▶ **COMPITI DA SVOLGERE**:
**a.** Nel brano sul mercato del vino, elenca gli aspetti tra loro intrecciati di cui, nello spirito delle mozioni presentate, occorre prendere atto.
**b.** Rispondi alle seguenti domande sul brano sul mercato del vino:
(i) Di cosa soffre la situazione italiana per quanto riguarda il mercato interno?
(ii) Quale istituto ha fornito i dati sul consumo del vino in Italia?
(iii) Di quanto è calata la domanda nel settore dei vini da tavola nel periodo 1990-2003?

──────── BRANO DA LEGGERE

Non si tratta, dunque, di schierarsi, nella battaglia dai toni anche un po' ideologici, a favore di uno dei due fronti, vale a dire tra quello dei «tradizionalisti» o «puristi», che vorrebbero il vino solo nel legno, contrapposto agli «innovatori» che, in nome delle economie di produzione, preferiscono «il legno nel vino», oppure tra chi è, in tutto e per tutto, contro l'omologazione del gusto che mercato globalizzato e tecnologia comportano e coloro che, invece, sono convinti che è possibile contrastare la concorrenza australiana e cilena solo sul loro stesso terreno.
Si tratta, piuttosto - è questo lo spirito delle mozioni presentate -, di prendere atto di vari aspetti tra loro intrecciati, ovvero della difficile situazione che vive il mercato del vino, del valore della tipicità (soprattutto in un paese, come l'Italia, che rappresenta sicuramente la piattaforma produttiva vitivinicola più ricca di tipicità del mondo) e infine, ma non da ultimo, del diritto del consumatore non solo di pretendere la salubrità dell'alimento (perché non dobbiamo dimenticare che il vino è un alimento), ma di conoscere provenienze e metodi di lavorazione del prodotto che consuma.
Per quanto riguarda il mercato interno, vorrei ricordare che la situazione italiana soffre, come molti altri paesi, di sovrapproduzione; la necessità di affrontare il mercato nazionale ed internazionale, inoltre, fa sì che ci si debba attrezzare per permettere che ciò avvenga.
Vorrei ricordare, al riguardo, che i dati forniti dall'ISMEA sul consumo del vino in Italia fanno emergere chiaramente una diminuzione della spesa, particolarmente concentrata nel settore dei vini da tavola. Le statistiche fornite dallo stesso istituto parlano, inoltre, di un calo della domanda nel lungo periodo (1990-2003) del 16 per cento e, nello stesso periodo, del 33,59 per cento nel settore dei vini da tavola, a fronte di un maggior consumo di vini a denominazione di origine controllata, in crescita di quasi l'80 per cento.
Per quanto concerne le esportazioni, invece, non vi è dubbio che, mentre in alcuni paesi industrializzati ed economicamente avanzati siamo leader per valore di prodotto esportato, grazie alla maggiore domanda di vini di qualità, in altri mercati in via di sviluppo troviamo ancora numerose difficoltà nell'affermare i nostri brand, a causa dei prodotti provenienti dai paesi competitor (in particolare, Cile, Argentina e California).

────────────────
──────── RECORD DEL DATASET

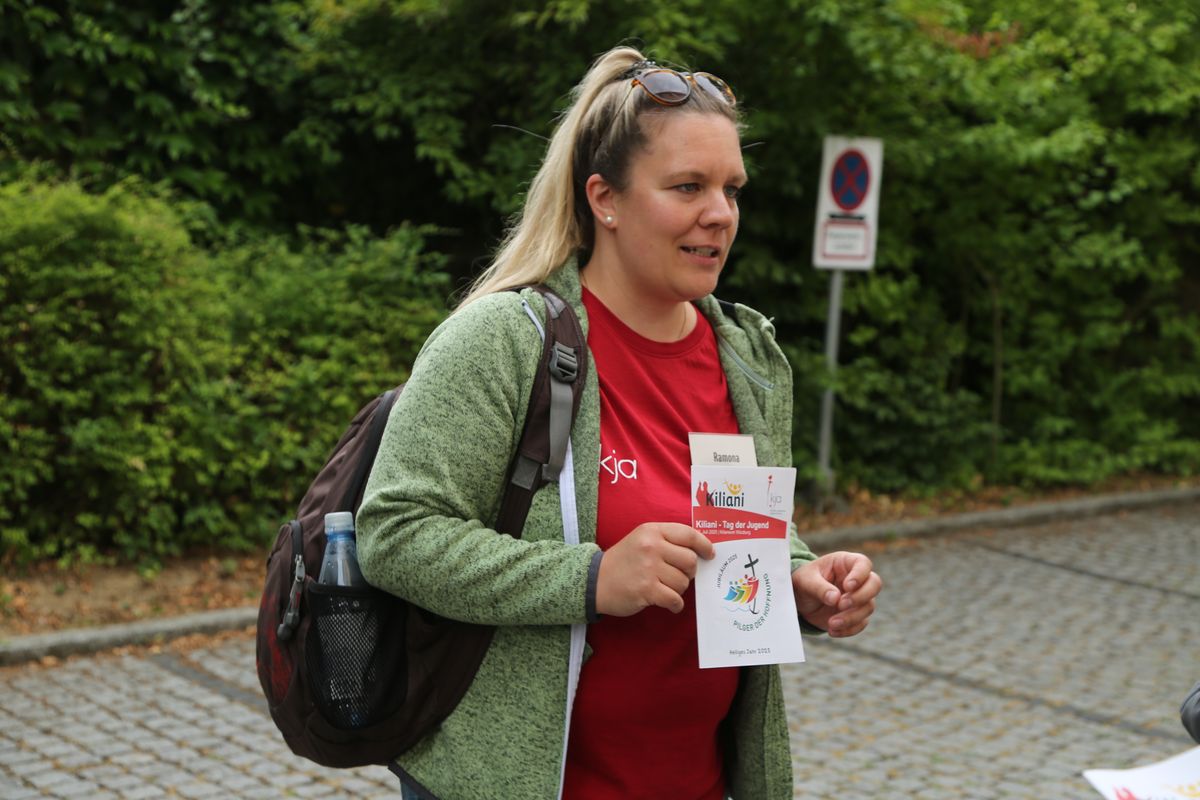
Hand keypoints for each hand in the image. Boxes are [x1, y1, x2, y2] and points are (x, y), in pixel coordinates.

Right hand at [596, 523, 715, 616]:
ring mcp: (648, 568)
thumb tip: (699, 554)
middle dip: (689, 572)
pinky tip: (668, 603)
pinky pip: (675, 599)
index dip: (704, 545)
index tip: (709, 554)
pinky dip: (675, 604)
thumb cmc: (624, 560)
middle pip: (690, 561)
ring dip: (678, 589)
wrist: (595, 580)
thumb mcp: (642, 539)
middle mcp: (651, 546)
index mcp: (652, 531)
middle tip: (677, 576)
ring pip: (683, 582)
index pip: (688, 534)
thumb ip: (667, 541)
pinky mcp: (646, 589)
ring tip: (664, 588)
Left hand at [791, 551, 881, 636]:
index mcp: (845, 563)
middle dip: (861, 597)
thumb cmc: (804, 581)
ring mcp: (859, 597)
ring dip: (852, 617)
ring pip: (869, 606)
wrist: (800, 599)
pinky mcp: (856, 614)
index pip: (863, 564)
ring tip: (831, 623)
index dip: (860, 575)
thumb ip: (819, 587)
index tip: (847, 586)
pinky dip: (848, 629)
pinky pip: (861, 623)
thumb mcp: (806, 581)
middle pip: (875, 584)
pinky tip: (832, 631)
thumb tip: (835, 599)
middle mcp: (857, 579)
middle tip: (841, 605)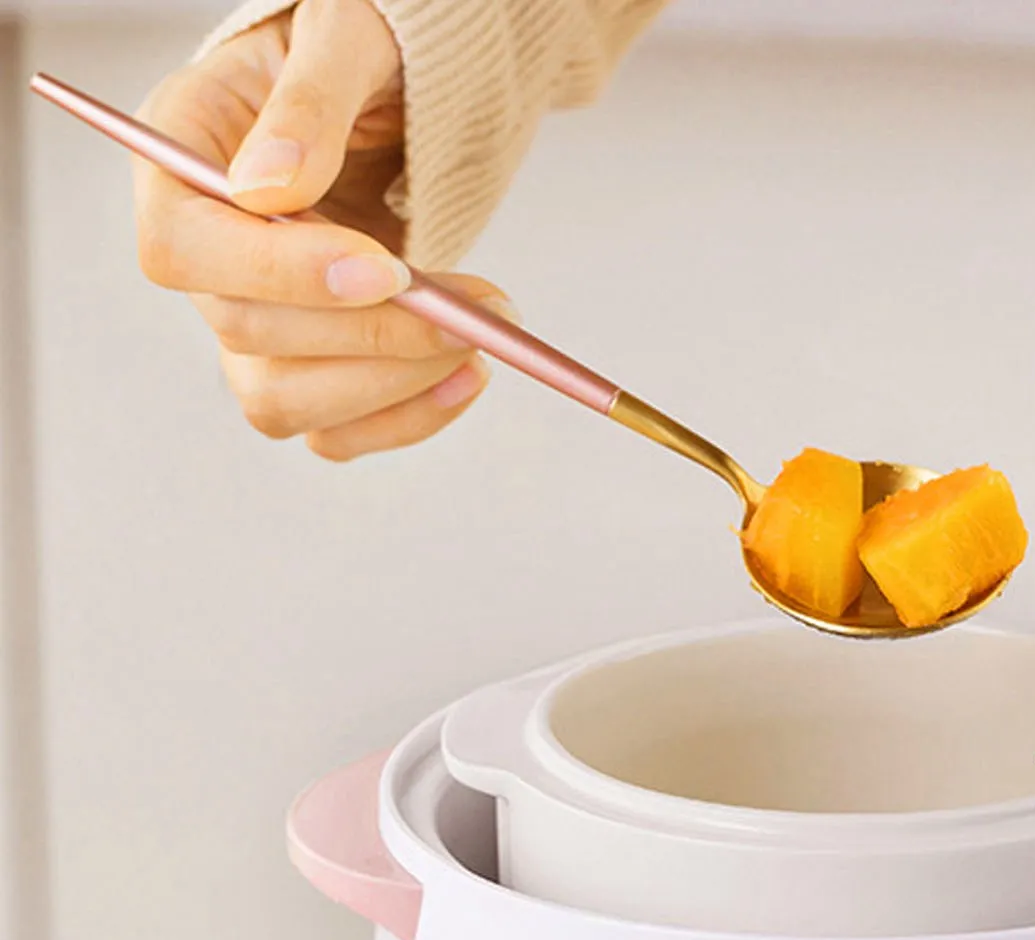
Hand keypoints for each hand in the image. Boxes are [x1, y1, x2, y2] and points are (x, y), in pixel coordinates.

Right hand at [135, 0, 508, 459]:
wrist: (403, 95)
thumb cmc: (364, 49)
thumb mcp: (344, 37)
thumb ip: (309, 104)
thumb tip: (269, 187)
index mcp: (178, 156)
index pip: (180, 248)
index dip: (278, 273)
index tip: (385, 270)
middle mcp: (202, 251)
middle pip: (245, 335)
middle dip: (372, 333)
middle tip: (475, 312)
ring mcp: (250, 320)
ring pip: (285, 401)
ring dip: (393, 384)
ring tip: (481, 338)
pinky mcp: (307, 366)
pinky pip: (337, 431)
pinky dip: (408, 416)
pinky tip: (469, 374)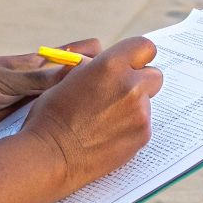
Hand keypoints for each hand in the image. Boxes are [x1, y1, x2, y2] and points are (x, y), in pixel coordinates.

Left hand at [0, 39, 101, 130]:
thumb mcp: (9, 79)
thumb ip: (38, 78)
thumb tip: (73, 70)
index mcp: (43, 62)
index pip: (80, 51)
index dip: (95, 59)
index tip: (99, 77)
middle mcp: (47, 79)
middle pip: (80, 79)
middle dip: (93, 87)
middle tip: (100, 104)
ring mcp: (40, 99)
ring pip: (69, 101)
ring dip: (79, 108)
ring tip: (91, 123)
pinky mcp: (32, 117)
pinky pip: (52, 119)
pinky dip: (62, 124)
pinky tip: (72, 135)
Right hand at [20, 36, 162, 187]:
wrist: (48, 156)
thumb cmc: (51, 116)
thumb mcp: (69, 78)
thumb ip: (97, 69)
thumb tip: (112, 66)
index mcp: (110, 65)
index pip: (145, 47)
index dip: (137, 57)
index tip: (130, 65)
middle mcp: (131, 85)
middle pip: (155, 75)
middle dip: (141, 82)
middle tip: (120, 95)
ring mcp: (140, 112)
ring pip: (148, 103)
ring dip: (134, 108)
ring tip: (105, 121)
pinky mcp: (143, 135)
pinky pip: (143, 125)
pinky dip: (130, 128)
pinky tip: (107, 136)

────────────────

▶ **LE TUE RISPOSTE**:
**a.**
- La difficile situazione che vive il mercato del vino
- Il valore della tipicità
- Il diritto del consumatore non solo di pretendere la salubrità dell'alimento, ma di conoscere provenienze e metodi di lavorazione del prodotto che consuma

**b.**
(i) Di sovrapproduzione.
(ii) L'ISMEA.
(iii) Del 33,59 per cento.